» **What you will do**
Count the lines in the material below that contain the word "series", and give only that number.

» **Records supplied**
▬▬▬▬▬▬▬▬▬▬
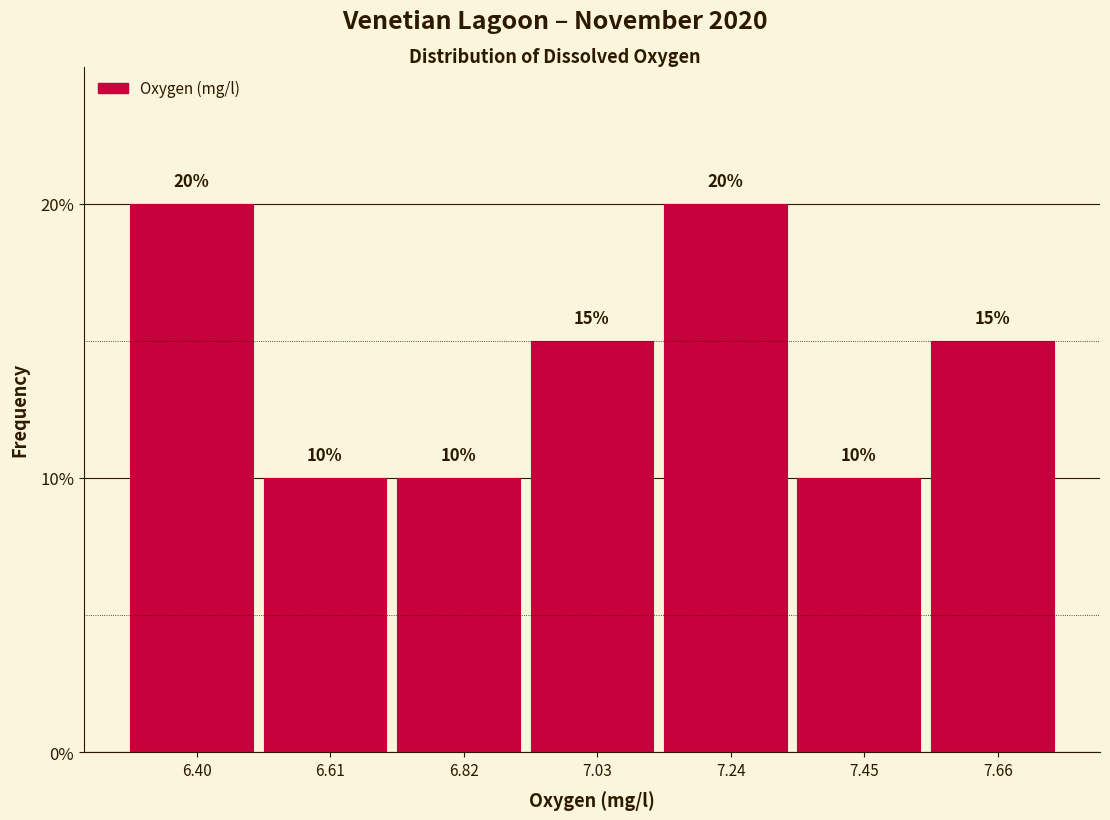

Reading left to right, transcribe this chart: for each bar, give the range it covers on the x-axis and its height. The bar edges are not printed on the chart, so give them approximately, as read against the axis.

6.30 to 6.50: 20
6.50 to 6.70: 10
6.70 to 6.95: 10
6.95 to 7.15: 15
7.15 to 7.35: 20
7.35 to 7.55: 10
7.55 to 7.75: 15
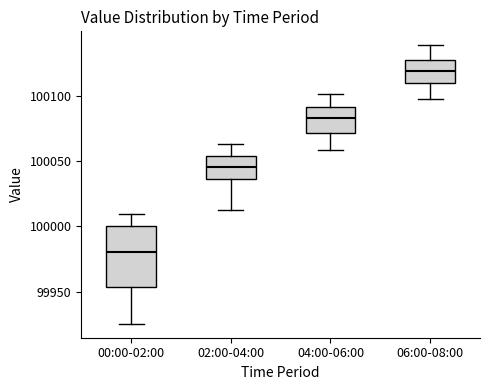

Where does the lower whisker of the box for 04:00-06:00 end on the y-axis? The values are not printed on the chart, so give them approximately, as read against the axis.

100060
▬▬▬▬▬▬▬▬▬▬
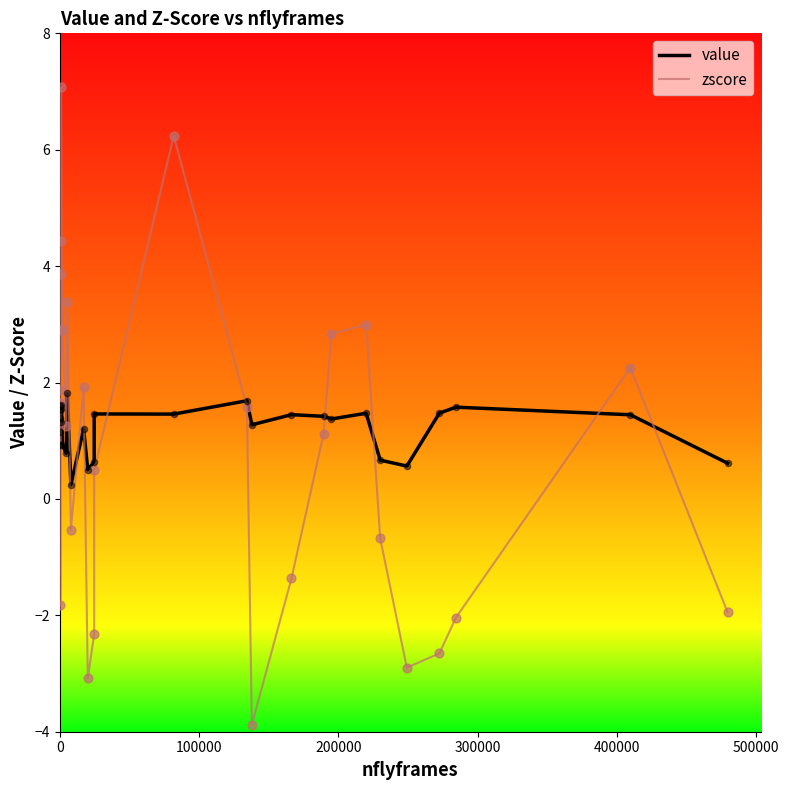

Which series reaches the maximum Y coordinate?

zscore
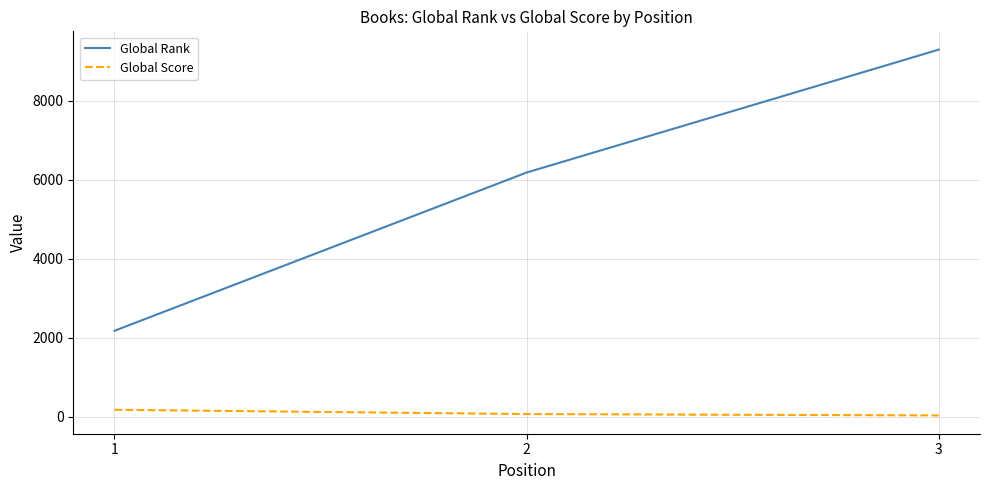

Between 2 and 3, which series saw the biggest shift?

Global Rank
▬▬▬▬▬▬▬▬▬▬
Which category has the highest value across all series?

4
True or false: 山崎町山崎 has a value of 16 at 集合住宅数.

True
▬▬▬▬▬▬▬▬▬▬
» **Response to this task**
3